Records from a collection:
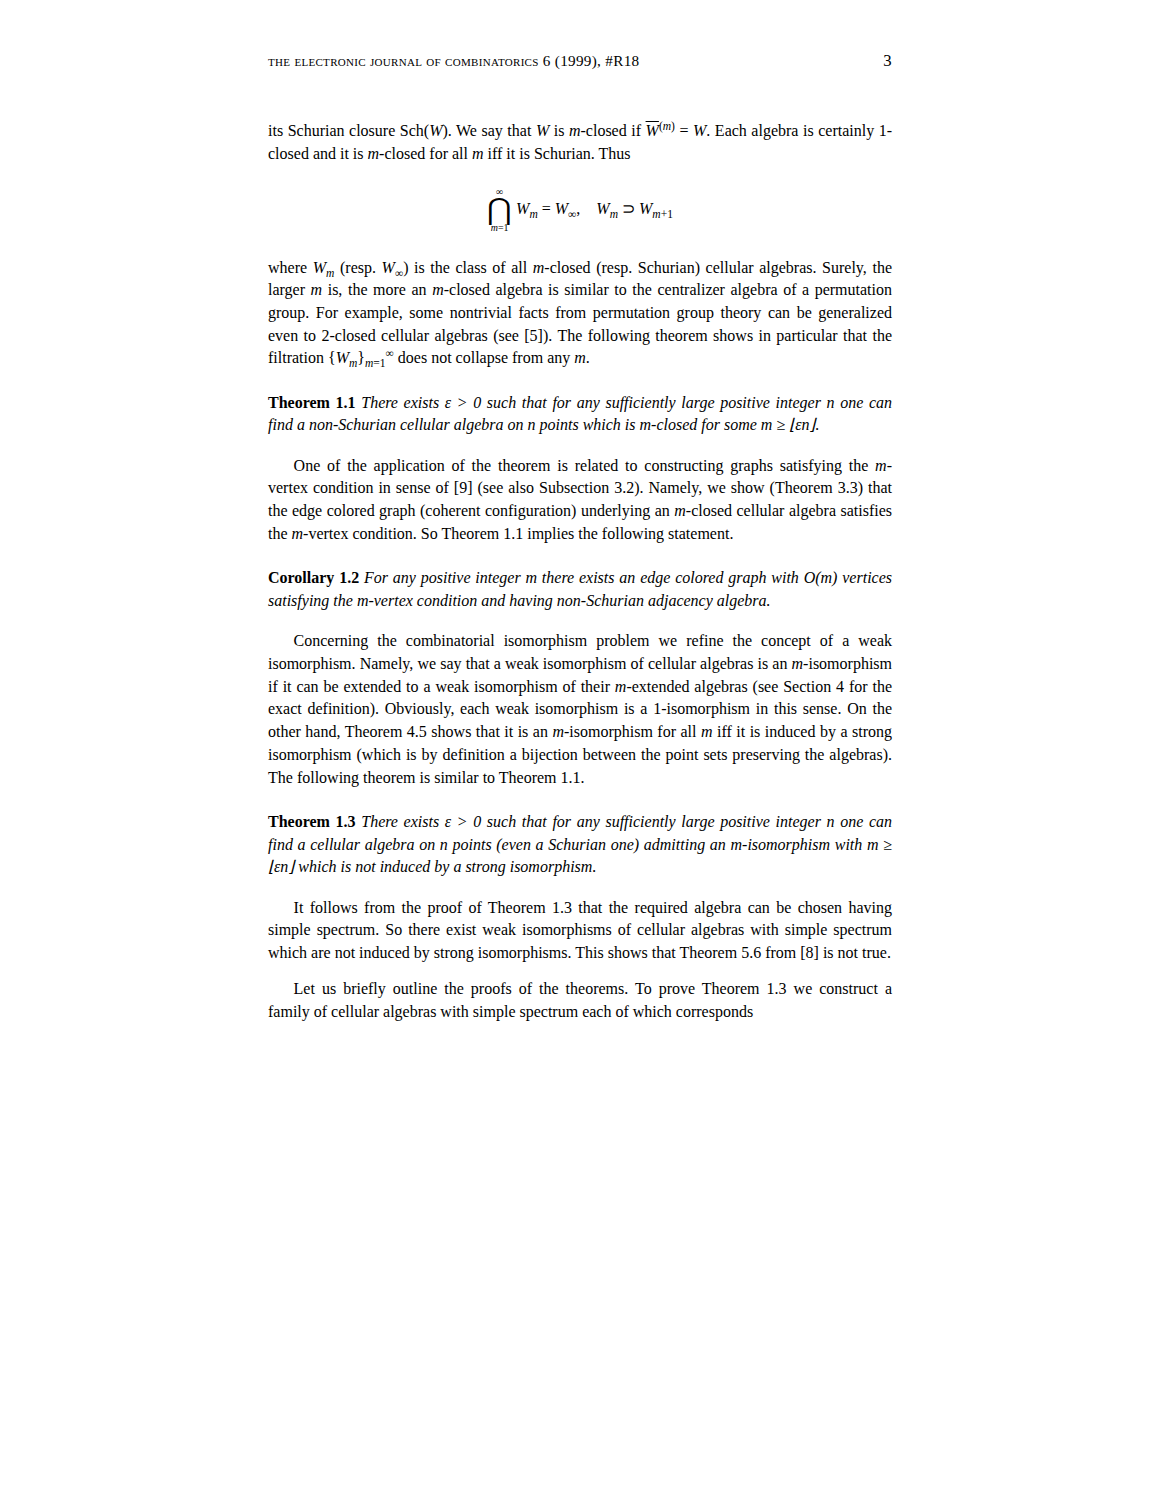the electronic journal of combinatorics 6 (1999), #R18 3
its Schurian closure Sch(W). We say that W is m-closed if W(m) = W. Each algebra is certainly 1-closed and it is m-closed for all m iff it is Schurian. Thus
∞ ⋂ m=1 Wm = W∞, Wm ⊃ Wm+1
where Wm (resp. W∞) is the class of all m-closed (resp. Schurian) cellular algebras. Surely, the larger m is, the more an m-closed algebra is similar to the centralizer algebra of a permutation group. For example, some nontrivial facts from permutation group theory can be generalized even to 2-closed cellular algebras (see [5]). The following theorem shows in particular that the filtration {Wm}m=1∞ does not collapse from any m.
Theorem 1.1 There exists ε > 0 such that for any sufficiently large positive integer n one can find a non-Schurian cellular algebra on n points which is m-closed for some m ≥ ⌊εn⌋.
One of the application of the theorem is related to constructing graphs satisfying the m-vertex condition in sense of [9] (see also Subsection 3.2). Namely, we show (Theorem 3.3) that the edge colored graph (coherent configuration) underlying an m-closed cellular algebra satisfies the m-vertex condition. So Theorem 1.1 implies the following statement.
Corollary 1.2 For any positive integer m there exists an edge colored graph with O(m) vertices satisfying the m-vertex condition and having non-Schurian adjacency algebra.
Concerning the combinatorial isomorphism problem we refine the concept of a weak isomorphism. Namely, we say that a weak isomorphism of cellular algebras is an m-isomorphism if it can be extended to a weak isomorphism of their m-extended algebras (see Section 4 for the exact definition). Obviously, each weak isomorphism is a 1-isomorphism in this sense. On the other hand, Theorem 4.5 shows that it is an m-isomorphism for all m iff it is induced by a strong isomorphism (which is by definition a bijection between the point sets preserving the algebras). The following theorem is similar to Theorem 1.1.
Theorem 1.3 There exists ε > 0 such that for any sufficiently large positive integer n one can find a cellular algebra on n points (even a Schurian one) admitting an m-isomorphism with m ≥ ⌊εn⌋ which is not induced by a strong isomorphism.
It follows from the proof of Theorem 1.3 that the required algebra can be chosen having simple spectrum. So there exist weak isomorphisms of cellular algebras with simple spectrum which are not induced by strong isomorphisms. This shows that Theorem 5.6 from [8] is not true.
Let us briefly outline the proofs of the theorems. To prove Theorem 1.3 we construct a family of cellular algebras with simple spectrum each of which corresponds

#### [Directions]
Search the entries for the word "shows", then list each line that holds it.

#### [The completed task]
where Wm (resp. W∞) is the class of all m-closed (resp. Schurian) cellular algebras. Surely, the larger m is, the more an m-closed algebra is similar to the centralizer algebra of a permutation group. For example, some nontrivial facts from permutation group theory can be generalized even to 2-closed cellular algebras (see [5]). The following theorem shows in particular that the filtration {Wm}m=1∞ does not collapse from any m.
Concerning the combinatorial isomorphism problem we refine the concept of a weak isomorphism. Namely, we say that a weak isomorphism of cellular algebras is an m-isomorphism if it can be extended to a weak isomorphism of their m-extended algebras (see Section 4 for the exact definition). Obviously, each weak isomorphism is a 1-isomorphism in this sense. On the other hand, Theorem 4.5 shows that it is an m-isomorphism for all m iff it is induced by a strong isomorphism (which is by definition a bijection between the point sets preserving the algebras). The following theorem is similar to Theorem 1.1.
It follows from the proof of Theorem 1.3 that the required algebra can be chosen having simple spectrum. So there exist weak isomorphisms of cellular algebras with simple spectrum which are not induced by strong isomorphisms. This shows that Theorem 5.6 from [8] is not true.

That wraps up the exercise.